Voilà maintenant dix années que tu viens me défier. Régulièrement, insidieusement, violemment. Pendant longtemps, j’ai cru être fou sous ton emprise. Qui suis-je ? Qui es-tu ? « La folie est le noyau de l’être humain 2 », disait François Tosquelles.
Aujourd’hui, je sais une chose : je ne suis pas le seul concerné. Dans mon cas, tu t’es fait démasquer au bout de dix ans, une décennie à lutter contre toi, inconnue sournoise. Bien qu’il soit parfois difficile de t’identifier, les médecins connaissent pourtant parfaitement ton petit jeu. Tu es forte, rusée, dévastatrice même, tu tues parfois. Parce que oui, tu mènes une personne qui en est atteinte sur cinq au suicide. Les quatre autres sont plus fortes que toi ! Et si tu parviens à t’immiscer dans la vie de milliers d’êtres humains, tu ne réussis pas à leur voler leur mort – du moins, pas à tous. Comme j’ai pu l’être, certains sont dans le déni, depuis longtemps. Parce que le déni est un mécanisme d’autodéfense qui permet de se protéger d’un mal pourtant tenace. De nombreux bipolaires – et leur famille – s’y installent et y restent, parfois jusqu’au bout. Mais les autres t’ont débusquée, ils te connaissent, te vomissent et te haïssent. Certains t’acceptent et cohabitent avec toi.

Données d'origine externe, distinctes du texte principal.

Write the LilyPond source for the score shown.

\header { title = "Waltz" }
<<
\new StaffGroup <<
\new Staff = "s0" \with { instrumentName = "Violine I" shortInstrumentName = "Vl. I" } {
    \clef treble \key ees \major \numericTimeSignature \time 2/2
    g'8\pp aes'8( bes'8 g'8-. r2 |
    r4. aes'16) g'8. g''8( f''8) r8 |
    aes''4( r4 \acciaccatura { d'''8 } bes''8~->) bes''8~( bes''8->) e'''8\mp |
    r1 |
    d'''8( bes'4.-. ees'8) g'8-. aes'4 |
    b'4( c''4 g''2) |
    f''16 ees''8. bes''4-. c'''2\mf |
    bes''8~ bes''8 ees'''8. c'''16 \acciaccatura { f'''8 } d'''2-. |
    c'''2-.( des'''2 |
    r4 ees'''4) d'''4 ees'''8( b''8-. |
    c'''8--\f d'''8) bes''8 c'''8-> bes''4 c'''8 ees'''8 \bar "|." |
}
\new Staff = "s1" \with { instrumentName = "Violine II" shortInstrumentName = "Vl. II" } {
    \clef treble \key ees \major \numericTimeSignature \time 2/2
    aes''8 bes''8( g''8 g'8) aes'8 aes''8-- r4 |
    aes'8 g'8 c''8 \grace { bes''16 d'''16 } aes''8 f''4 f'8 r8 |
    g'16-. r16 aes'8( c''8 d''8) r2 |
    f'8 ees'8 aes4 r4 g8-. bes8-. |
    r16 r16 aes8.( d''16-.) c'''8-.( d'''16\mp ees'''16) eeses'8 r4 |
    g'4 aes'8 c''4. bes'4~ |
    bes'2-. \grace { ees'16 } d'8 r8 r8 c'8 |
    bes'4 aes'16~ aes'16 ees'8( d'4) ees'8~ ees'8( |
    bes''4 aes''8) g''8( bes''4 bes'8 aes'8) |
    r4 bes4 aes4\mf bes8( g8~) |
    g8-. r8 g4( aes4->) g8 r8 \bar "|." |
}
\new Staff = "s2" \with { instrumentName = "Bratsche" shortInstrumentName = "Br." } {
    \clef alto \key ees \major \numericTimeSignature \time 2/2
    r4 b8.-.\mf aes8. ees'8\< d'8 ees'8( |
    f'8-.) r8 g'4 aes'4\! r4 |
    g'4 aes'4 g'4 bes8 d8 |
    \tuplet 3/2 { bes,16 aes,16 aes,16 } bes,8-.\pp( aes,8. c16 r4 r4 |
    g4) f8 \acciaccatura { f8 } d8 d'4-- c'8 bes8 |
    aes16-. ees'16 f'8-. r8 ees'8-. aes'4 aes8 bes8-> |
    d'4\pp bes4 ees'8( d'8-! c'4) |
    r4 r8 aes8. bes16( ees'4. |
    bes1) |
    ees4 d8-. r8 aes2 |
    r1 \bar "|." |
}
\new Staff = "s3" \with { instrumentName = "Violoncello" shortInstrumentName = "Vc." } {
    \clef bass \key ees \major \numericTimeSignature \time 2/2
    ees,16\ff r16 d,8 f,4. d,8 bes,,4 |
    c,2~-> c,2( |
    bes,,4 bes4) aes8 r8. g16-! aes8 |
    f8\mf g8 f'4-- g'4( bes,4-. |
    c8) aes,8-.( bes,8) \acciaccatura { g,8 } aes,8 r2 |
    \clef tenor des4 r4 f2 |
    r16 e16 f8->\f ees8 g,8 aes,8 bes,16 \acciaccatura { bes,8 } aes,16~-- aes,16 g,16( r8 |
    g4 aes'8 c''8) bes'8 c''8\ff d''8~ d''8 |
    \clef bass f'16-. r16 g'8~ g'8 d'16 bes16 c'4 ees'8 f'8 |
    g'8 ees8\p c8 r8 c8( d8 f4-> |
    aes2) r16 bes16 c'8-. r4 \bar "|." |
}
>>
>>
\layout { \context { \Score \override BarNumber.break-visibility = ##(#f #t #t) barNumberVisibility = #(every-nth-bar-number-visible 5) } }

Ils ont appris à apprivoiser la bête, à te bâillonner pendant quelque temps, à faire taire les sirènes grinçantes de ta folie. Moi, je te hais. Tu n’es pas plus forte que l’espérance, pas plus forte que la patience. Tu viens défier précisément ce qui a le plus de prix dans la vie humaine, ce qui compte le plus dans la mienne : tu secoues ma foi. Mais Dieu est plus fort. Tu veux saper l’espérance ? C’est elle qui nous fait tenir dans la maladie. Le Christ est ressuscité, il a relevé le paralytique, il a guéri notre condition blessée. Tu ne connais pas la charité ? Eh bien, figure-toi que tu ne l’inspires pas ! Aujourd’hui, je ne m’adresse pas à toi pour te défier. Notre duel dure depuis si longtemps… Je viens à toi comme le dompteur face aux fauves. C’est plus fort. C’est plus dur.
Chapitre 1
Une enfance privilégiée
Chère maladie, tu n’as pas usé de ta force pendant mon enfance. Je passe sans toi des jours heureux. Je suis bien loin de savoir ce qui m’attend en ta compagnie. Je remercie le Ciel de m’avoir épargné ta brutalité pour un temps.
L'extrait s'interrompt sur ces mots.